◆ Task instructions ◆
Write out the text of every item below line for line, keeping each character, break, and cut-off word unchanged.

◆ Data shown ◆
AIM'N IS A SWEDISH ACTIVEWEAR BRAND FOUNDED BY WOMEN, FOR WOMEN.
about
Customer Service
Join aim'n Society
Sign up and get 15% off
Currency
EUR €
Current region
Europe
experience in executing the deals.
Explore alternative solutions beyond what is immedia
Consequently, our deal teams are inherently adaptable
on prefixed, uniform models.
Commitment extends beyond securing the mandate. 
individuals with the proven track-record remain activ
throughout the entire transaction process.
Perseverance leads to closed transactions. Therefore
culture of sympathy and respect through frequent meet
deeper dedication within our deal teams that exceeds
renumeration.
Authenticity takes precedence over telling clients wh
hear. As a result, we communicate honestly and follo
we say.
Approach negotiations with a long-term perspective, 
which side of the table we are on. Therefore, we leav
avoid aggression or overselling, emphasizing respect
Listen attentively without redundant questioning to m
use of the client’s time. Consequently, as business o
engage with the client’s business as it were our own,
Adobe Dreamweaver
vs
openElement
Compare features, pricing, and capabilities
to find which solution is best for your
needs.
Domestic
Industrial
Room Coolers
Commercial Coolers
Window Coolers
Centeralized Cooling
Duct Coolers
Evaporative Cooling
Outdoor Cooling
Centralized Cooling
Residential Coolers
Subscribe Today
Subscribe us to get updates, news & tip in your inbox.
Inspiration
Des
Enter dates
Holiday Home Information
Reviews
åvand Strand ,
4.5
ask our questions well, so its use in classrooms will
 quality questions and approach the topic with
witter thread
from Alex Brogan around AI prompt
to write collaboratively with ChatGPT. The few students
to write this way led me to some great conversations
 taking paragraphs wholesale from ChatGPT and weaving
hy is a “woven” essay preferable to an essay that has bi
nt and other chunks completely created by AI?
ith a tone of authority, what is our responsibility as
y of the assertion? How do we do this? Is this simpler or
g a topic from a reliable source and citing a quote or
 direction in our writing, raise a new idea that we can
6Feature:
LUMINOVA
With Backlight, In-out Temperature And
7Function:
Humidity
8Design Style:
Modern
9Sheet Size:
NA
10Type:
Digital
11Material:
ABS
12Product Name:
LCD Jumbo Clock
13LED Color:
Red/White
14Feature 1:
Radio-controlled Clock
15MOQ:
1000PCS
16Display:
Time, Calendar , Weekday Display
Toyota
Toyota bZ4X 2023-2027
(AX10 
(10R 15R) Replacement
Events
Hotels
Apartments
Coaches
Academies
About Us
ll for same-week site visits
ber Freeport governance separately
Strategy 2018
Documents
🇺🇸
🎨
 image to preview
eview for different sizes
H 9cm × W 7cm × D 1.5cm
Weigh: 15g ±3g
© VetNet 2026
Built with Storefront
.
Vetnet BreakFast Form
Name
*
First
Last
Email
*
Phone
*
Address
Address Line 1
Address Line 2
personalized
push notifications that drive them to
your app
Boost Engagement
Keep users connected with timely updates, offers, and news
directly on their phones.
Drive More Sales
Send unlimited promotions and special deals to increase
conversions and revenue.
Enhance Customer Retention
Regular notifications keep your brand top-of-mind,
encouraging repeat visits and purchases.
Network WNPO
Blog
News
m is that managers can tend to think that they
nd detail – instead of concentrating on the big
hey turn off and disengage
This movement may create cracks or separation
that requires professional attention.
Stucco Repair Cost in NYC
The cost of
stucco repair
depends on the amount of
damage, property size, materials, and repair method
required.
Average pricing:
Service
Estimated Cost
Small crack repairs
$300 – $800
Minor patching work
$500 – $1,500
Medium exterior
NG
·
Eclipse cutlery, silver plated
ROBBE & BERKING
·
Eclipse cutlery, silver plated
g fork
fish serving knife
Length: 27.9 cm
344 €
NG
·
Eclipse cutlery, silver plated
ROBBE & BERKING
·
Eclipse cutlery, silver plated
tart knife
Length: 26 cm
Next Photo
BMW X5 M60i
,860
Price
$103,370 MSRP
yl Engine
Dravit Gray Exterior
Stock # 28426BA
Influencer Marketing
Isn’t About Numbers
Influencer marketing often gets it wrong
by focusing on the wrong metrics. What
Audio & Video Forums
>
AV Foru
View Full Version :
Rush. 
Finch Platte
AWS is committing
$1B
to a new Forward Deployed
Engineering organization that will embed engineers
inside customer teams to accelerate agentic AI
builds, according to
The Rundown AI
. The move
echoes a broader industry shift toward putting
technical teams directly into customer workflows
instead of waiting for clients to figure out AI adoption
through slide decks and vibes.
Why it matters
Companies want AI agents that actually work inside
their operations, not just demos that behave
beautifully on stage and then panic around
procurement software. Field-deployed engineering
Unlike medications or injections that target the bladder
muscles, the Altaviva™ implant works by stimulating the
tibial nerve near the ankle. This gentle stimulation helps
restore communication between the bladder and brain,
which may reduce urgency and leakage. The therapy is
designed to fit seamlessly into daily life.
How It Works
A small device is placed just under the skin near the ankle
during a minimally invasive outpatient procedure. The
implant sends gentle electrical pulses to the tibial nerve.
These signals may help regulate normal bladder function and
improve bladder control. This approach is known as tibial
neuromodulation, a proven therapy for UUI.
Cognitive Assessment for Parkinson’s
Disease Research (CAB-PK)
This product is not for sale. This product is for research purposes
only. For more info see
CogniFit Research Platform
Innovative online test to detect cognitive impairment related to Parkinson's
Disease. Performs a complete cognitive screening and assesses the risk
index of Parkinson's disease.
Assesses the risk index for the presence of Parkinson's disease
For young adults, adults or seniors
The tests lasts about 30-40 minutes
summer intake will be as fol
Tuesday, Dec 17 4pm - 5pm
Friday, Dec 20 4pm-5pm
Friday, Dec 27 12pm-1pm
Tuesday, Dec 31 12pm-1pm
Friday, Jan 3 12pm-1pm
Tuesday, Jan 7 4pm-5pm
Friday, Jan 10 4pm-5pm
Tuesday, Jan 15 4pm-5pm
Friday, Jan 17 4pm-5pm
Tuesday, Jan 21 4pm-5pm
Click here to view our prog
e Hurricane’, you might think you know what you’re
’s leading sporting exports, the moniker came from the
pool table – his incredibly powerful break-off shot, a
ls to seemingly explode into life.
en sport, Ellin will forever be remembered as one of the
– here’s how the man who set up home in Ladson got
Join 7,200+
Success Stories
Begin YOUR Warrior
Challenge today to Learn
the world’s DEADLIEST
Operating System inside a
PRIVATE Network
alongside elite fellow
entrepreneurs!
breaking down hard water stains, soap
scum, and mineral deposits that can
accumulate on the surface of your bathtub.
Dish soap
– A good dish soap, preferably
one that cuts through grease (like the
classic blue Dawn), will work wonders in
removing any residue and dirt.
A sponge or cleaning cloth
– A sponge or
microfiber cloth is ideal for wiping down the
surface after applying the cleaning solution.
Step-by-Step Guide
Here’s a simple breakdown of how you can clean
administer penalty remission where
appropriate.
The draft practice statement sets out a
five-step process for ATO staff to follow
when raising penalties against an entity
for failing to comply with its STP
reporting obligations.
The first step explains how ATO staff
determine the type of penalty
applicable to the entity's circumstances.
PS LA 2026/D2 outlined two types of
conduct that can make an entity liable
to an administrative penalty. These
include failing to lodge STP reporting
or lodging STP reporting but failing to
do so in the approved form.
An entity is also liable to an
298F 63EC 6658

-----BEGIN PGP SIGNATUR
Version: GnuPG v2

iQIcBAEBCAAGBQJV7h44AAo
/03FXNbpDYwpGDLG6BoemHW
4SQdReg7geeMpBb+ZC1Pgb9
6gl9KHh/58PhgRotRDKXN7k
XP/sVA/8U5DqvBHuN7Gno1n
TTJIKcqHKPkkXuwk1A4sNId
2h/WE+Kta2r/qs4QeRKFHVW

◆ Answer section ◆
AIM'N IS A SWEDISH ACTIVEWEAR BRAND FOUNDED BY WOMEN, FOR WOMEN.
about
Customer Service
Join aim'n Society
Sign up and get 15% off
Currency
EUR €
Current region
Europe
experience in executing the deals.
Explore alternative solutions beyond what is immedia
Consequently, our deal teams are inherently adaptable
on prefixed, uniform models.
Commitment extends beyond securing the mandate. 
individuals with the proven track-record remain activ
throughout the entire transaction process.
Perseverance leads to closed transactions. Therefore
culture of sympathy and respect through frequent meet
deeper dedication within our deal teams that exceeds
renumeration.
Authenticity takes precedence over telling clients wh
hear. As a result, we communicate honestly and follo
we say.
Approach negotiations with a long-term perspective, 
which side of the table we are on. Therefore, we leav
avoid aggression or overselling, emphasizing respect
Listen attentively without redundant questioning to m
use of the client’s time. Consequently, as business o
engage with the client’s business as it were our own,
Adobe Dreamweaver
vs
openElement
Compare features, pricing, and capabilities
to find which solution is best for your
needs.
Domestic
Industrial
Room Coolers
Commercial Coolers
Window Coolers
Centeralized Cooling
Duct Coolers
Evaporative Cooling
Outdoor Cooling
Centralized Cooling
Residential Coolers
Subscribe Today
Subscribe us to get updates, news & tip in your inbox.
Inspiration
Des
Enter dates
Holiday Home Information
Reviews
åvand Strand ,
4.5
ask our questions well, so its use in classrooms will
 quality questions and approach the topic with
witter thread
from Alex Brogan around AI prompt
to write collaboratively with ChatGPT. The few students
to write this way led me to some great conversations
 taking paragraphs wholesale from ChatGPT and weaving
hy is a “woven” essay preferable to an essay that has bi
nt and other chunks completely created by AI?
ith a tone of authority, what is our responsibility as
y of the assertion? How do we do this? Is this simpler or
g a topic from a reliable source and citing a quote or
 direction in our writing, raise a new idea that we can
6Feature:
LUMINOVA
With Backlight, In-out Temperature And
7Function:
Humidity
8Design Style:
Modern
9Sheet Size:
NA
10Type:
Digital
11Material:
ABS
12Product Name:
LCD Jumbo Clock
13LED Color:
Red/White
14Feature 1:
Radio-controlled Clock
15MOQ:
1000PCS
16Display:
Time, Calendar , Weekday Display
Toyota
Toyota bZ4X 2023-2027
(AX10 
(10R 15R) Replacement
Events
Hotels
Apartments
Coaches
Academies
About Us
ll for same-week site visits
ber Freeport governance separately
Strategy 2018
Documents
🇺🇸
🎨
 image to preview
eview for different sizes
H 9cm × W 7cm × D 1.5cm
Weigh: 15g ±3g
© VetNet 2026
Built with Storefront
.
Vetnet BreakFast Form
Name
*
First
Last
Email
*
Phone
*
Address
Address Line 1
Address Line 2
personalized
push notifications that drive them to
your app
Boost Engagement
Keep users connected with timely updates, offers, and news
directly on their phones.
Drive More Sales
Send unlimited promotions and special deals to increase
conversions and revenue.
Enhance Customer Retention
Regular notifications keep your brand top-of-mind,
encouraging repeat visits and purchases.
Network WNPO
Blog
News
m is that managers can tend to think that they
nd detail – instead of concentrating on the big
hey turn off and disengage
This movement may create cracks or separation
that requires professional attention.
Stucco Repair Cost in NYC
The cost of
stucco repair
depends on the amount of
damage, property size, materials, and repair method
required.
Average pricing:
Service
Estimated Cost
Small crack repairs
$300 – $800
Minor patching work
$500 – $1,500
Medium exterior
NG
·
Eclipse cutlery, silver plated
ROBBE & BERKING
·
Eclipse cutlery, silver plated
g fork
fish serving knife
Length: 27.9 cm
344 €
NG
·
Eclipse cutlery, silver plated
ROBBE & BERKING
·
Eclipse cutlery, silver plated
tart knife
Length: 26 cm
Next Photo
BMW X5 M60i
,860
Price
$103,370 MSRP
yl Engine
Dravit Gray Exterior
Stock # 28426BA
Influencer Marketing
Isn’t About Numbers
Influencer marketing often gets it wrong
by focusing on the wrong metrics. What
Audio & Video Forums
>
AV Foru
View Full Version :
Rush. 
Finch Platte
AWS is committing
$1B
to a new Forward Deployed
Engineering organization that will embed engineers
inside customer teams to accelerate agentic AI
builds, according to
The Rundown AI
. The move
echoes a broader industry shift toward putting
technical teams directly into customer workflows
instead of waiting for clients to figure out AI adoption
through slide decks and vibes.
Why it matters
Companies want AI agents that actually work inside
their operations, not just demos that behave
beautifully on stage and then panic around
procurement software. Field-deployed engineering
Unlike medications or injections that target the bladder
muscles, the Altaviva™ implant works by stimulating the
tibial nerve near the ankle. This gentle stimulation helps
restore communication between the bladder and brain,
which may reduce urgency and leakage. The therapy is
designed to fit seamlessly into daily life.
How It Works
A small device is placed just under the skin near the ankle
during a minimally invasive outpatient procedure. The
implant sends gentle electrical pulses to the tibial nerve.
These signals may help regulate normal bladder function and
improve bladder control. This approach is known as tibial
neuromodulation, a proven therapy for UUI.
Cognitive Assessment for Parkinson’s
Disease Research (CAB-PK)
This product is not for sale. This product is for research purposes
only. For more info see
CogniFit Research Platform
Innovative online test to detect cognitive impairment related to Parkinson's
Disease. Performs a complete cognitive screening and assesses the risk
index of Parkinson's disease.
Assesses the risk index for the presence of Parkinson's disease
For young adults, adults or seniors
The tests lasts about 30-40 minutes
summer intake will be as fol
Tuesday, Dec 17 4pm - 5pm
Friday, Dec 20 4pm-5pm
Friday, Dec 27 12pm-1pm
Tuesday, Dec 31 12pm-1pm
Friday, Jan 3 12pm-1pm
Tuesday, Jan 7 4pm-5pm
Friday, Jan 10 4pm-5pm
Tuesday, Jan 15 4pm-5pm
Friday, Jan 17 4pm-5pm
Tuesday, Jan 21 4pm-5pm
Click here to view our prog
e Hurricane’, you might think you know what you’re
’s leading sporting exports, the moniker came from the
pool table – his incredibly powerful break-off shot, a
ls to seemingly explode into life.
en sport, Ellin will forever be remembered as one of the
– here’s how the man who set up home in Ladson got
Join 7,200+
Success Stories
Begin YOUR Warrior
Challenge today to Learn
the world’s DEADLIEST
Operating System inside a
PRIVATE Network
alongside elite fellow
entrepreneurs!
breaking down hard water stains, soap
scum, and mineral deposits that can
accumulate on the surface of your bathtub.
Dish soap
– A good dish soap, preferably
one that cuts through grease (like the
classic blue Dawn), will work wonders in
removing any residue and dirt.
A sponge or cleaning cloth
– A sponge or
microfiber cloth is ideal for wiping down the
surface after applying the cleaning solution.
Step-by-Step Guide
Here’s a simple breakdown of how you can clean
administer penalty remission where
appropriate.
The draft practice statement sets out a
five-step process for ATO staff to follow
when raising penalties against an entity
for failing to comply with its STP
reporting obligations.
The first step explains how ATO staff
determine the type of penalty
applicable to the entity's circumstances.
PS LA 2026/D2 outlined two types of
conduct that can make an entity liable
to an administrative penalty. These
include failing to lodge STP reporting
or lodging STP reporting but failing to
do so in the approved form.
An entity is also liable to an
298F 63EC 6658

-----BEGIN PGP SIGNATUR
Version: GnuPG v2

iQIcBAEBCAAGBQJV7h44AAo
/03FXNbpDYwpGDLG6BoemHW
4SQdReg7geeMpBb+ZC1Pgb9
6gl9KHh/58PhgRotRDKXN7k
XP/sVA/8U5DqvBHuN7Gno1n
TTJIKcqHKPkkXuwk1A4sNId
2h/WE+Kta2r/qs4QeRKFHVW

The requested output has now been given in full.